Ionia and the Aegean Islands
Ionia and the Aegean Islands
Rich Colonies . The Greek settlements up and down the coastal strip of Ionia were quite prosperous in the sixth century b.c.e. They had sufficient wealth to pay for the construction of considerable buildings, some of them of a colossal size. Examples are the huge temples of Hera (in her large sanctuary on Samos), Artemis (at Ephesus), and Apollo (on Lesbos and at Didyma). More-modest temples were built on Chios, at Mytilene, and in Phocaea. Early in the Archaic Period (700-480 b.c.e.) Samos and Miletus were rich enough to give assistance to the cities in Euboea at war with each other. Further evidence of the Ionians’ prosperity is the large number of ships that they were able to build during the Ionian revolt against Persia in 494 b.c.e. Miletus, which had reached the height of its prosperity at that time, together with Samos and Chios provided 240 ships among them. Polycrates, the tyrant of Samos in the sixth century, was wealthy enough to fund the construction of a one-mile-long aqueduct through an entire mountain.
Persian Rule . The prosperity of Ionian Greece did not diminish after its cities had passed under Persian rule in the second half of the sixth century. The Persians demanded payment of tribute, but they permitted considerable autonomy to the Greeks, including the right to grant tax exemptions as they saw fit. The population of the coastal strip was not Greek exclusively: Persians and other Asiatic nationals had settled among the Greek colonists, with whom they lived on good terms. The reason for the Ionians’ revolt against Persia was not economic, for they continued to prosper; it was the desire to be free. The Ionian Greeks preferred self-government to good but alien government, and regarded having to pay tribute and to serve in the Persian military as restrictions on their freedom.

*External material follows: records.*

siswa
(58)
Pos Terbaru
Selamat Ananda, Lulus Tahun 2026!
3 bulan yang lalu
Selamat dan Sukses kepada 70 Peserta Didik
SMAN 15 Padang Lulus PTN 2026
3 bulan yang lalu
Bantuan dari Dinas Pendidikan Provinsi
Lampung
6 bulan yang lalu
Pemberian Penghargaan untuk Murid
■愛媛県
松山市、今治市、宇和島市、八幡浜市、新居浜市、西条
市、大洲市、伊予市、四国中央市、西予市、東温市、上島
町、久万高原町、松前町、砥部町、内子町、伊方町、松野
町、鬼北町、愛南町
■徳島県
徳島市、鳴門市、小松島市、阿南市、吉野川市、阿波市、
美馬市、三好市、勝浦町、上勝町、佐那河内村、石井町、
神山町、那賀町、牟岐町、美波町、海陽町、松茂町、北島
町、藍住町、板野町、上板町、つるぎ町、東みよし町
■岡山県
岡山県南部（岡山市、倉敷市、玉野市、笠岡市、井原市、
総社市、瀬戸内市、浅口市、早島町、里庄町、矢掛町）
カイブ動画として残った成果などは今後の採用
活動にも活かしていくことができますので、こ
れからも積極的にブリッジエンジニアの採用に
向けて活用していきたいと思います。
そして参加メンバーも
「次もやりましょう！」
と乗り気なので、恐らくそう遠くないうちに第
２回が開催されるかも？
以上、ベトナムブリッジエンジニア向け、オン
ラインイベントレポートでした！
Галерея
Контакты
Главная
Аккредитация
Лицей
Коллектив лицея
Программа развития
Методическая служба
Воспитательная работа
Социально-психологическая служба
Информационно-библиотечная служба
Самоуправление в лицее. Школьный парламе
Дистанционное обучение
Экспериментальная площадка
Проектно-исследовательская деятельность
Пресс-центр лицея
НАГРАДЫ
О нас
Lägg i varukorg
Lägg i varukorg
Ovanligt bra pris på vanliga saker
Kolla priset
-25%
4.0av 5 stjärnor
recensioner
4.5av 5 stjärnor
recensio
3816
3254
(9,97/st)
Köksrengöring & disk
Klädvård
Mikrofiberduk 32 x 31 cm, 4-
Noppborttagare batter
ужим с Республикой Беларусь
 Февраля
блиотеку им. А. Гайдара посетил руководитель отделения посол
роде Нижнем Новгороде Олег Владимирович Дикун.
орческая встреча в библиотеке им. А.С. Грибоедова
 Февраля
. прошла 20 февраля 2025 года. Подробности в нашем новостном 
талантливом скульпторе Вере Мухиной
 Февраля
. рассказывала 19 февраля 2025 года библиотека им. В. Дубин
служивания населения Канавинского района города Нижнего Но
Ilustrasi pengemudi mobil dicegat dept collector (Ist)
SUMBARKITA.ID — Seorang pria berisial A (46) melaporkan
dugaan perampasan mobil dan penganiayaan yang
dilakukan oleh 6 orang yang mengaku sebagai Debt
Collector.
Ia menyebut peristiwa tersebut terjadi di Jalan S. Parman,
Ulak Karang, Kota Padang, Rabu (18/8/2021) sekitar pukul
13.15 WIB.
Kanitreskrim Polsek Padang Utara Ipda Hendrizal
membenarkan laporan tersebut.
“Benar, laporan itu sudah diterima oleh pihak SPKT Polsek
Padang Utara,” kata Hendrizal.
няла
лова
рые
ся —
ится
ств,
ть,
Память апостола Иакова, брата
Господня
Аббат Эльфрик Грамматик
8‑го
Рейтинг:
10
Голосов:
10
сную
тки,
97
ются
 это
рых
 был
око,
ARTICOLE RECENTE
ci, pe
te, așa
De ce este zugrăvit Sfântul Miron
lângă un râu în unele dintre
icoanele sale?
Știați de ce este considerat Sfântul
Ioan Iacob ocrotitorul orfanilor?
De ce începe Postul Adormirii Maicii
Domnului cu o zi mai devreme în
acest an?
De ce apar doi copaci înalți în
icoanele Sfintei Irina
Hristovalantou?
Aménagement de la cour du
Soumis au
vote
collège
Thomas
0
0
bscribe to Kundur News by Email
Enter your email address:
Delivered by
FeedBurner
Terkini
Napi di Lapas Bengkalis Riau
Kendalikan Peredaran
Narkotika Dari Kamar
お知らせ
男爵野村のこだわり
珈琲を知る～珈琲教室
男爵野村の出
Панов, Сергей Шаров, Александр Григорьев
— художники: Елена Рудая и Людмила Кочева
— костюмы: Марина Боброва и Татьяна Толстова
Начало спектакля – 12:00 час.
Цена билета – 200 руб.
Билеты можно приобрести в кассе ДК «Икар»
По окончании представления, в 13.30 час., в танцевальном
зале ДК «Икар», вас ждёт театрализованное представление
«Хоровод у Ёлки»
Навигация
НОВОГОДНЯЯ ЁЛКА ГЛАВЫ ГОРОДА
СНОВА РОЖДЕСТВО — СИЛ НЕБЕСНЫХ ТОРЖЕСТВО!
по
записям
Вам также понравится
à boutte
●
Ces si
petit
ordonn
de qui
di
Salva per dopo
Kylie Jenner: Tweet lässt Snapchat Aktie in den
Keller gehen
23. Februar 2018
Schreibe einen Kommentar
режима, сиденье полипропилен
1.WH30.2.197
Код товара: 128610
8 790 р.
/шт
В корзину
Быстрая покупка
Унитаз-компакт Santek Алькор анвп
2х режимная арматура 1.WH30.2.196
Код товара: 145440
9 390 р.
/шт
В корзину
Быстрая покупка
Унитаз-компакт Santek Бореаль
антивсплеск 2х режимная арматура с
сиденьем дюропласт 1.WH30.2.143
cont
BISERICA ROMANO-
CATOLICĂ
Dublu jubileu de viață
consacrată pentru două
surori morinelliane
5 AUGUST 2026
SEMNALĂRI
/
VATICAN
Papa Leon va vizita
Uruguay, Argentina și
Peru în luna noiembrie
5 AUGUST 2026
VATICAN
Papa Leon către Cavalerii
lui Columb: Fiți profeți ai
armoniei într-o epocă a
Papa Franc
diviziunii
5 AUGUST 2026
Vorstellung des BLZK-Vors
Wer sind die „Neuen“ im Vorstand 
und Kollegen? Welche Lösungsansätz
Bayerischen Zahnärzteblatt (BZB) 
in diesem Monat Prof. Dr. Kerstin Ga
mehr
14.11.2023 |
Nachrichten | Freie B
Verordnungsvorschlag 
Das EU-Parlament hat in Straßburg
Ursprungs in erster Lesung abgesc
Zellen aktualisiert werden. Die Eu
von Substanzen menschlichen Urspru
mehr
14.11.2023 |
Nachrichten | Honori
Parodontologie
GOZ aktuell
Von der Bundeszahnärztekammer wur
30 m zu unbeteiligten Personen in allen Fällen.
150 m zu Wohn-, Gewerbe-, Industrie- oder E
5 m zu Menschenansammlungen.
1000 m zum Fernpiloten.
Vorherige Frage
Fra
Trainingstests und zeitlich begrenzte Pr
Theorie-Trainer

Athenian Rule . After the Persian Wars the Ionians became members and then subjected states in the alliance dominated by Athens. The Athenians, too, demanded the payment of tribute, but were perhaps not as insistent on using force as the Persians in cases of nonpayment.
Buildings . It is the standard view among classicists that Ionia in the fifth century was in an economic decline because expensive public and religious buildings were no longer being built. However, while such construction is an indication of wealth, its absence does not necessarily indicate an economic eclipse. For one thing,
not all communities built colossal temples in the sixth century. Only the largest towns built them, when the importance of the cults demanded the construction. Next, the buildings constructed earlier may have been adequate, and in any case, some construction can be shown to have occurred in several Ionic cities. Thirdly, the analogy with Athens, which contributed to the view of economic decline, is not pertinent. Athens could build on a grand scale because it had at her disposal the tribute from her empire. There is, on the other hand, positive evidence for Ionian prosperity: a few states were rich enough to furnish ships to the Delian League; some construction did take place, albeit on a smaller scale; the Ionian states could pay tribute both to Athens and to Persia at the same time; and, finally, the island of Chios possessed more slaves in the Classical Period (480-323 b.c.e.) than any other Greek state.
R. Osborne, “Archaeology and the Athenian Empire,” Transactions of the American Philological Association, 129 (1999): 319-332.